The London School of Economics has been closed following violent protests by students angry at the installation of steel security gates.
Police were called in to try to break up the demonstrators who broke through seven sets of steel protective gates put up last week at the university in the Aldwych, central London.
The gates had been attacked with crowbars, pickaxes and sledgehammers.
Officers arrested 25 students who were taken to Bow Street police station.
A crowd of student protesters followed, marching in a column, nine abreast, calling for the release of their colleagues.
The installation of the gates was regarded as highly provocative by the students – and some members of the academic staff.
They resemble the iron grilles fitted outside jewellers’ shops and students claim they made the school look like a concentration camp.
LSE director Dr Walter Adams, whose appointment two years ago sparked off a series of student sit-ins, said the gates were put up to allow certain parts of the building to be closed off during protests – and allow others, such as the union premises, to remain open.
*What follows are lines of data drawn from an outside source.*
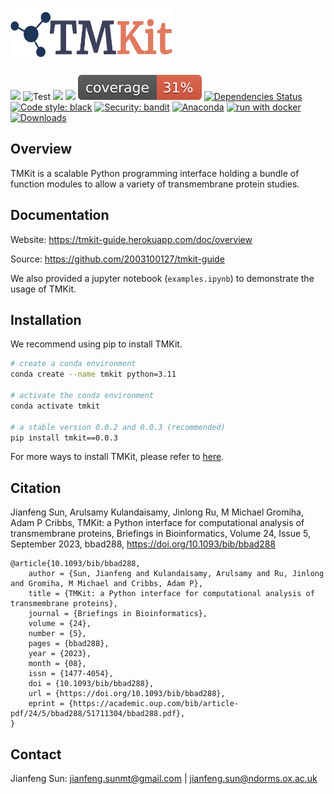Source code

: <h1>
    <img src="https://github.com/2003100127/tmkit/blob/main/docs/source/img/tmkit_logo.png?raw=true" width="260" height="80">
    <br>
</h1>

![](https://img.shields.io/pypi/v/tmkit?logo=PyPI)
![Test](https://github.com/2003100127/tmkit/actions/workflows/test.yml/badge.svg)
![](https://img.shields.io/badge/last_released-Jul14._2023-green.svg)
![](https://img.shields.io/badge/tmkit-executable-519dd9.svg)
![Coverage Report](assets/images/coverage.svg)
[![Dependencies Status](https://img.shields.io/badge/dependencies-up%20to%20date-brightgreen.svg)](https://github.com/2003100127/tmkit/pulls?utf8=%E2%9C%93&q=is%3Apr%20author%3Aapp%2Fdependabot)
[![Code style: black](https://img.shields.io/badge/code%20style-black-000000.svg)](https://github.com/psf/black)
[![Security: bandit](https://img.shields.io/badge/security-bandit-green.svg)](https://github.com/PyCQA/bandit)
[![Anaconda](https://github.com/2003100127/tmkit/actions/workflows/conda.yml/badge.svg)](https://github.com/2003100127/tmkit/actions/workflows/conda.yml)
[![run with docker](https://img.shields.io/badge/run%20with-Docker-0db7ed?logo=docker)](https://www.docker.com/2003100127/tmkit)
[![Downloads](https://pepy.tech/badge/tmkitx)](https://pepy.tech/project/tmkitx)

<!-- ![Build](https://github.com/2003100127/tmkit/actions/workflows/build.yml/badge.svg) -->



## Overview

TMKit is a scalable Python programming interface holding a bundle of function modules to allow a variety of transmembrane protein studies.



## Documentation

Website: https://tmkit-guide.herokuapp.com/doc/overview

Source: https://github.com/2003100127/tmkit-guide

We also provided a jupyter notebook (`examples.ipynb`) to demonstrate the usage of TMKit.



## Installation

We recommend using pip to install TMKit.

```sh
# create a conda environment
conda create --name tmkit python=3.11

# activate the conda environment
conda activate tmkit

# a stable version 0.0.2 and 0.0.3 (recommended)
pip install tmkit==0.0.3
```

For more ways to install TMKit, please refer to [here](https://tmkit-guide.herokuapp.com/doc/overview).



## **Citation**

Jianfeng Sun, Arulsamy Kulandaisamy, Jinlong Ru, M Michael Gromiha, Adam P Cribbs, TMKit: a Python interface for computational analysis of transmembrane proteins, Briefings in Bioinformatics, Volume 24, Issue 5, September 2023, bbad288, https://doi.org/10.1093/bib/bbad288

```shell
@article{10.1093/bib/bbad288,
    author = {Sun, Jianfeng and Kulandaisamy, Arulsamy and Ru, Jinlong and Gromiha, M Michael and Cribbs, Adam P},
    title = {TMKit: a Python interface for computational analysis of transmembrane proteins},
    journal = {Briefings in Bioinformatics},
    volume = {24},
    number = {5},
    pages = {bbad288},
    year = {2023},
    month = {08},
    issn = {1477-4054},
    doi = {10.1093/bib/bbad288},
    url = {https://doi.org/10.1093/bib/bbad288},
    eprint = {https://academic.oup.com/bib/article-pdf/24/5/bbad288/51711304/bbad288.pdf},
}
```



## **Contact**

Jianfeng Sun: jianfeng.sunmt@gmail.com | jianfeng.sun@ndorms.ox.ac.uk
Students and staff held a meeting during the day to discuss the removal of the gates – but the student union president, Francis Keohane, lost a motion that removal should be by negotiation.
Within half an hour the gates were down. The union president, and treasurer Roger Mountford, announced their resignations saying they could not defend the law-breaking action.
The damage to the security gates is the latest in a long line of confrontations with the authorities which began in 1966 when students protested at the appointment of Dr Adams, then principal of the University College of Rhodesia.
The students claimed Dr Adams had not shown sufficient resistance to the regime of Ian Smith.
In context
The London School of Economics remained closed for more than three weeks. It brought legal action against 13 people, including three staff, said to be ringleaders.
The “troublemakers” were banned from the college for a month and only allowed to return on condition they did not interfere with the management or damage the premises.
Two of the three staff were subsequently sacked. A number of the students faced further disciplinary action for disrupting lectures.
Student unrest in the late 1960s was widespread not just in the UK but also in North America and some European countries.